### Data
* START *
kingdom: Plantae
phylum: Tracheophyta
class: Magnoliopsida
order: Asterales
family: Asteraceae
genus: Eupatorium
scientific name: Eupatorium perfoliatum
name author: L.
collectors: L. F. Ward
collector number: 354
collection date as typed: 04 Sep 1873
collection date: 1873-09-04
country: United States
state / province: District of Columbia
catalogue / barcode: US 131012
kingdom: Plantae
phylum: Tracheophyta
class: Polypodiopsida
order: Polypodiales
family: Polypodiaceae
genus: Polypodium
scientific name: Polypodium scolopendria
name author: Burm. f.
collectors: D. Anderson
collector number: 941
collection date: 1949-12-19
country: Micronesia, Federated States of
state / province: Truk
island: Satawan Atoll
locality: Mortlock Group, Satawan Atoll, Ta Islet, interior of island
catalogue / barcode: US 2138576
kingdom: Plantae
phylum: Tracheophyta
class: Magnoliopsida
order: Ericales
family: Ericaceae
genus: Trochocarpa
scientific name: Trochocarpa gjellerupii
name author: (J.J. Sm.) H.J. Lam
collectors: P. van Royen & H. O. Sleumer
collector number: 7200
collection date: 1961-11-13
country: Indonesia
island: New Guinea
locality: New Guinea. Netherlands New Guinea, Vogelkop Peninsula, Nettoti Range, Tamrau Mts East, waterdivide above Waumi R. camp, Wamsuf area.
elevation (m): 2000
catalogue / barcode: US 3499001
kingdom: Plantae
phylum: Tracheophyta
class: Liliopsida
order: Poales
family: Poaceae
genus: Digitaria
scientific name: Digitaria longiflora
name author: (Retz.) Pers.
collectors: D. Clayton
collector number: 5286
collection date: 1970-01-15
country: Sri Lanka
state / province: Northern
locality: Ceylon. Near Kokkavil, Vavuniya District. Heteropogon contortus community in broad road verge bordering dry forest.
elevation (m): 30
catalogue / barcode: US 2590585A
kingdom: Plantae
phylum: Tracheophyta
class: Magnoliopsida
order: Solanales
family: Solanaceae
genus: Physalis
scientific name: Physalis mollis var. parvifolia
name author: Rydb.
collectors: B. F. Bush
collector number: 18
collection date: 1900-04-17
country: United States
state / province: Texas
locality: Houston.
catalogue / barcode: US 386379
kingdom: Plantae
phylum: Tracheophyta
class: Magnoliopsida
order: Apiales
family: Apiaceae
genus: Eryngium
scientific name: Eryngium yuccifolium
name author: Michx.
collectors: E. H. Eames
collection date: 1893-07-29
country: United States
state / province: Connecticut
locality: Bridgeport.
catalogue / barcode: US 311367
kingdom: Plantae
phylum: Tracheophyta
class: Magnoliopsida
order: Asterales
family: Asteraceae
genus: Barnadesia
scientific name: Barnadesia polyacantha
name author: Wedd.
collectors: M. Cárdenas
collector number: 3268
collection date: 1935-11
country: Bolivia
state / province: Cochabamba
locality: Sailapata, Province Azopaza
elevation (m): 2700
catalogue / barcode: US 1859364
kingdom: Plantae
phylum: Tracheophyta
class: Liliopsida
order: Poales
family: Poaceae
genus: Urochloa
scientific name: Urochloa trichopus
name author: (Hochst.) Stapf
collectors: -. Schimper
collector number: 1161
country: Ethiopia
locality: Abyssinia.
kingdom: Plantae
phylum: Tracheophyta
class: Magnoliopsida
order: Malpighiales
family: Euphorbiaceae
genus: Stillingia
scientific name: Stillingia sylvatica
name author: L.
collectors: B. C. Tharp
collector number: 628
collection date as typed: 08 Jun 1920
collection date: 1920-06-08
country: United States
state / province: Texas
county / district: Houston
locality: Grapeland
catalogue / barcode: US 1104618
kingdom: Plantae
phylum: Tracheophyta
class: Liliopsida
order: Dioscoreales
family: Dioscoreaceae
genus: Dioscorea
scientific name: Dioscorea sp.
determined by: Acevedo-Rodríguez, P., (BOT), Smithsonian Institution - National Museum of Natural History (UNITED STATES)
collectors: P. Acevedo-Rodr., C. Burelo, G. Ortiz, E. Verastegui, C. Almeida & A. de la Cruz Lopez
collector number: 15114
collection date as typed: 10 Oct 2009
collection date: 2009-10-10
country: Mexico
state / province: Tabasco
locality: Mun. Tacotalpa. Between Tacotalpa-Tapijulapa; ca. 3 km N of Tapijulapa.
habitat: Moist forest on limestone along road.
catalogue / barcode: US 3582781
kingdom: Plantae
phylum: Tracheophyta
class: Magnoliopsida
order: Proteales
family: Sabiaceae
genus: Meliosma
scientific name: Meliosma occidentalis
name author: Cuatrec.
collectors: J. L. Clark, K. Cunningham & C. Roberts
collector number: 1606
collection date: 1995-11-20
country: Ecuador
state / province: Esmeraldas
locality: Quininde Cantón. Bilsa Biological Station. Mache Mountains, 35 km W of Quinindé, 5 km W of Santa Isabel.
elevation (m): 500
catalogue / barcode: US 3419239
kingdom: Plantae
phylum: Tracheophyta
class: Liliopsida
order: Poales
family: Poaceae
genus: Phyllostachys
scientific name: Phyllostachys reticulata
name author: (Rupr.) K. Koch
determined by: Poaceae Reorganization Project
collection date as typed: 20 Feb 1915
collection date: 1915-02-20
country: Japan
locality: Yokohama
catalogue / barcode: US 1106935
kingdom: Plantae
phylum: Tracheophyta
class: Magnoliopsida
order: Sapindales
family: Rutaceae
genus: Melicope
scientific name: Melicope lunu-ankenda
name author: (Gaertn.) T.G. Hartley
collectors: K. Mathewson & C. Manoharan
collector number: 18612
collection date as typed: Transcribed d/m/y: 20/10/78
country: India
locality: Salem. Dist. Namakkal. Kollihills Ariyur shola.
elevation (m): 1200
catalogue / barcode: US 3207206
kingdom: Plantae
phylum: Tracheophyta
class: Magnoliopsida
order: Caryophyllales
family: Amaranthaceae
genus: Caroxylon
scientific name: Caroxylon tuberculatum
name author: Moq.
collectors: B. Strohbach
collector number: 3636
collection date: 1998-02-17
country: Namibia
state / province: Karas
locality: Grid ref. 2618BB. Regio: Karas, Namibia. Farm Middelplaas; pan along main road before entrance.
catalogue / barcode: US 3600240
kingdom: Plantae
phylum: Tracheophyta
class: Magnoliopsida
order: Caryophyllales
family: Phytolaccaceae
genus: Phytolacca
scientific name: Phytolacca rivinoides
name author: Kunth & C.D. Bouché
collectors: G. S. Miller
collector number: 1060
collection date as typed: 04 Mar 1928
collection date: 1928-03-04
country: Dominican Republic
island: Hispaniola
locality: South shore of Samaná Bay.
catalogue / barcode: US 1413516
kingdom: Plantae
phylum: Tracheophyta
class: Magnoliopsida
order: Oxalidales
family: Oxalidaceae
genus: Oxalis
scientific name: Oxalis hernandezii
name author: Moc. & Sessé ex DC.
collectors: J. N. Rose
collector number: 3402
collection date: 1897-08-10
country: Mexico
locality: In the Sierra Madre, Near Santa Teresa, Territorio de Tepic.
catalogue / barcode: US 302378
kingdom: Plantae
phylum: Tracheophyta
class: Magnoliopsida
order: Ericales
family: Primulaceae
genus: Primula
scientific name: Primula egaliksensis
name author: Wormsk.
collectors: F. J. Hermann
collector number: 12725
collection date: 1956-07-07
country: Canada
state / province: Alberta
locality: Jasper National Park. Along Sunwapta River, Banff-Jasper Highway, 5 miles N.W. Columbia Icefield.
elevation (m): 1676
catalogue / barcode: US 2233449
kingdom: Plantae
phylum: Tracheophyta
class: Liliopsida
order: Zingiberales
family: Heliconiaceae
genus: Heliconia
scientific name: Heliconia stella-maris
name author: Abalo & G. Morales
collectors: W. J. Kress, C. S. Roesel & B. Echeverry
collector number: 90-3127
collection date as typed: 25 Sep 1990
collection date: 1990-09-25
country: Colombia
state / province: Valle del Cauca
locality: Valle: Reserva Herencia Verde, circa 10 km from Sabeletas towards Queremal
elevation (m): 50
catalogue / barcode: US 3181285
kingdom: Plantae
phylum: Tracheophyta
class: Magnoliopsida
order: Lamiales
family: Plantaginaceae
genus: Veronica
* END *
### Task goal
Write out the rows exactly, everything from the line containing "collection date as typed: 20 Feb 1915" down to the line containing "genus: Melicope", both included.

### Finished answer
collection date as typed: 20 Feb 1915
collection date: 1915-02-20
country: Japan
locality: Yokohama
catalogue / barcode: US 1106935
kingdom: Plantae
phylum: Tracheophyta
class: Magnoliopsida
order: Sapindales
family: Rutaceae
genus: Melicope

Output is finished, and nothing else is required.